Some voters who supported John McCain in the 2008 election belong to an affluent sector of society who want to maintain the status quo of the Bush administration by keeping the Bush tax cuts and continuing the deregulation of financial institutions. These voters reaped the rewards of the largest tax cuts in U.S history. Their disregard for the effect those tax cuts would have on the national debt has resulted in a debt that has increased by 100 percent in 2007, causing the U.S. to experience the longest recession since WWII.

So I think we need to ask Michelle Bachmann about which “average American” she truly represents? Is it the embittered libertarian or the frightened blue-collar worker? Or those in the one percent who have been enriched by Bush economic policy? I believe every single American desperately wants a more fiscally sound government; no one wants to pay unreasonably high taxes. And who really wants a country that is bankrupt? I sure don’t.

I do want us to take a deep breath, have the courage to look into the mirror, and embrace our situation. I am willing to meet you halfway in finding some real tangible solutions to our fiscal predicament. Cutting federal funding from Planned Parenthood is not going to balance the budget. Stripping a union’s collective bargaining rights is not going to make a dent either. Proposing to abolish Medicare is not the way to go.

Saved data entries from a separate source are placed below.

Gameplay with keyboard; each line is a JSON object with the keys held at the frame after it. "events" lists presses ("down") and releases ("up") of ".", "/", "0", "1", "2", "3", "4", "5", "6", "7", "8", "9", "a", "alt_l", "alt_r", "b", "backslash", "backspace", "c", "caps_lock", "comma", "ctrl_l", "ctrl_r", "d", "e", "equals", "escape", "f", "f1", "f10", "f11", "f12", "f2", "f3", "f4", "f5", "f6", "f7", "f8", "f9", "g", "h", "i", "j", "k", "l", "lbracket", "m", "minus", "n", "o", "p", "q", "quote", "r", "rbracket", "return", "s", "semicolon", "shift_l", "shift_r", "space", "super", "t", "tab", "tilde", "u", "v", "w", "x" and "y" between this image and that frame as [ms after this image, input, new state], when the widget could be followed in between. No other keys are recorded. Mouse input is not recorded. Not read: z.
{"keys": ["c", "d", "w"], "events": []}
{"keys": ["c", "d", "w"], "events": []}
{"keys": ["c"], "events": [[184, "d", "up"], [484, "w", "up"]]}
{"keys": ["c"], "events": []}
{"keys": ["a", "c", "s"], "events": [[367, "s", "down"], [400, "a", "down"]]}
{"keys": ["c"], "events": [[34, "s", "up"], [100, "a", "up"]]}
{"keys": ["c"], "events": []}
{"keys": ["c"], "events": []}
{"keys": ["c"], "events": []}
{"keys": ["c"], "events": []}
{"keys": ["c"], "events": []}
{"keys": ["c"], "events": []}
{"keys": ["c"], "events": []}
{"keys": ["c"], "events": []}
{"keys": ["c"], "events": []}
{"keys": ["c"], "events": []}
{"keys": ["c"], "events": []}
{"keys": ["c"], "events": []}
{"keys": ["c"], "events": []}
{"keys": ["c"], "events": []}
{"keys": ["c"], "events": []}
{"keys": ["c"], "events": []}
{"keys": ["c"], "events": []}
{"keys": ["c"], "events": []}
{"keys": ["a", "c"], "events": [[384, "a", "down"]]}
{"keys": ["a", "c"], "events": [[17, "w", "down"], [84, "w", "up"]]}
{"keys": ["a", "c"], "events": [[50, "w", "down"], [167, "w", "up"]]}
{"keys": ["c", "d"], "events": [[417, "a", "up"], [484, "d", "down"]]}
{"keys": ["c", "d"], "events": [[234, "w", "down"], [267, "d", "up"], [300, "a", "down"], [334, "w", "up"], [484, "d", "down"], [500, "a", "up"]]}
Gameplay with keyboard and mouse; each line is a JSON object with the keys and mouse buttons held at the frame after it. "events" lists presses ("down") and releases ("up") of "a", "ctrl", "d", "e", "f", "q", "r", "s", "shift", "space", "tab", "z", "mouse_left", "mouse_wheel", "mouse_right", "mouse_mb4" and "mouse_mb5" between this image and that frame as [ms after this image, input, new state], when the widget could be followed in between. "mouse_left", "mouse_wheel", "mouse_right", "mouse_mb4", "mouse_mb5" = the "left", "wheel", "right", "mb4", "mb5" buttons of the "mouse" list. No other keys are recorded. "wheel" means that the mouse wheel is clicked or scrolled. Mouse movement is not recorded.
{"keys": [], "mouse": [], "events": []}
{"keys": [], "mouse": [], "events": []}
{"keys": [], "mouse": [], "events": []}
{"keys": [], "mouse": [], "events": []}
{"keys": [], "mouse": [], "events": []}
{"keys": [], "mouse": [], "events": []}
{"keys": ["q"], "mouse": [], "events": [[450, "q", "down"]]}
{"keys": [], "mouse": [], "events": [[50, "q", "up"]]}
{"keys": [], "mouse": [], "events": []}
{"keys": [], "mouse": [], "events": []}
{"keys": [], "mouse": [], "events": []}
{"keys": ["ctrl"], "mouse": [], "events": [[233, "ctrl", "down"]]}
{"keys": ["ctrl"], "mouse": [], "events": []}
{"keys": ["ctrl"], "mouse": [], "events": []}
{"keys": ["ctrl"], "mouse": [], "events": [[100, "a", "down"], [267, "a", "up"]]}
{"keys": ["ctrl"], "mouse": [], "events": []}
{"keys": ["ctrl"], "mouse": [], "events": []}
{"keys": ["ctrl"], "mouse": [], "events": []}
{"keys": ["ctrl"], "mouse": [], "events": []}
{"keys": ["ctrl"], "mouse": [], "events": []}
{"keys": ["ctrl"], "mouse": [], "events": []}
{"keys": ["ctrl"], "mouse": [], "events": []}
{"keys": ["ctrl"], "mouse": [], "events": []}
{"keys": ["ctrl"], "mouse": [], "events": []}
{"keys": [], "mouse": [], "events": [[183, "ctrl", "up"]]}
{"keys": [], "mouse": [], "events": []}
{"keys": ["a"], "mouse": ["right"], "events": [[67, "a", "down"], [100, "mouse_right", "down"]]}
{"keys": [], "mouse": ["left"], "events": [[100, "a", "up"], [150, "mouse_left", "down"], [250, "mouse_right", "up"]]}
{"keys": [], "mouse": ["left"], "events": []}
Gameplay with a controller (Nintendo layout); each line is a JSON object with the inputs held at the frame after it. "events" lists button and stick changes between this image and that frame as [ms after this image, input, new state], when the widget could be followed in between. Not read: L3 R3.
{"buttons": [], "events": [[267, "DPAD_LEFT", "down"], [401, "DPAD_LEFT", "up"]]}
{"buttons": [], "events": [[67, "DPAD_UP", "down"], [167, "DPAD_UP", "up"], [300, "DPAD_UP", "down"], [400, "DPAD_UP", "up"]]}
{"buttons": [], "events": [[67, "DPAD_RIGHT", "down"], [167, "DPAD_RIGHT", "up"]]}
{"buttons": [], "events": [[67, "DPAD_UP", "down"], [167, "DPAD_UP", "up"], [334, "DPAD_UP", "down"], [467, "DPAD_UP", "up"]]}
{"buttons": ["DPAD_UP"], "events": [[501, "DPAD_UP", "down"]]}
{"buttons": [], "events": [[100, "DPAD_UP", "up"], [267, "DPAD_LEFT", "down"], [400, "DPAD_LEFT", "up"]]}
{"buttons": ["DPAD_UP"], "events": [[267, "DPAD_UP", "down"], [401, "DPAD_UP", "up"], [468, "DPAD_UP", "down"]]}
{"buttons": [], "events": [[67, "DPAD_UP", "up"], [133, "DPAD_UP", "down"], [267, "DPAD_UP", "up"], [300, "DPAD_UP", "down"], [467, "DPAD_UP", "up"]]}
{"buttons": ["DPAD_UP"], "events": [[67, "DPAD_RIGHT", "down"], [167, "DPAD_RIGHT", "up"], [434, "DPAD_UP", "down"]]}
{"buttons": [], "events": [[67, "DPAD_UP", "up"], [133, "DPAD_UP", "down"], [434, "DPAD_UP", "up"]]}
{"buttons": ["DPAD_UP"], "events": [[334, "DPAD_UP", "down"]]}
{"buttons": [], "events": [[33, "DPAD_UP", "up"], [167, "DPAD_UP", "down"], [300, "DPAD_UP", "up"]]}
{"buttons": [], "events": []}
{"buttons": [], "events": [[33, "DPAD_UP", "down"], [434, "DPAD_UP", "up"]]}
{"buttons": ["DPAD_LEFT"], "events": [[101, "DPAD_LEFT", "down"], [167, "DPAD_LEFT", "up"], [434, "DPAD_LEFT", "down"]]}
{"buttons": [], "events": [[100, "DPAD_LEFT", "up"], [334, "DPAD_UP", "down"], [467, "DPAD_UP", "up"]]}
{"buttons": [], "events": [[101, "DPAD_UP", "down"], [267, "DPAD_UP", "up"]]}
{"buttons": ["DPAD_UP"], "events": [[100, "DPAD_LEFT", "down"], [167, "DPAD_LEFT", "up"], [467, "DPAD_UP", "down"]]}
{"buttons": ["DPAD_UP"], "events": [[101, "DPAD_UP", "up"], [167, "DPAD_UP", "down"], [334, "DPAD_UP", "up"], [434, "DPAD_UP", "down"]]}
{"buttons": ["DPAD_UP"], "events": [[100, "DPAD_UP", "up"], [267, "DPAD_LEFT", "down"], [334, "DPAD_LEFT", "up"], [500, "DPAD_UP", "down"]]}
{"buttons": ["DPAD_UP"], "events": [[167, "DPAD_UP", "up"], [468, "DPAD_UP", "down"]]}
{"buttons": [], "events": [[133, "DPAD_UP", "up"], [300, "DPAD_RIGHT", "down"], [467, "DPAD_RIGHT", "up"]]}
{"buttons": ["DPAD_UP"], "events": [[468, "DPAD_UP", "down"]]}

Aside from establishing a domestic policy, a president must lead in foreign policy; she must also possess a temperament  willing to engage with the many multicultural nations who are a part of this global community we all inhabit. If Michelle Bachmann is the face for the conservative collective, should she be the face for our country? Only time will tell; but frankly, I have no desire to drink any of her tea.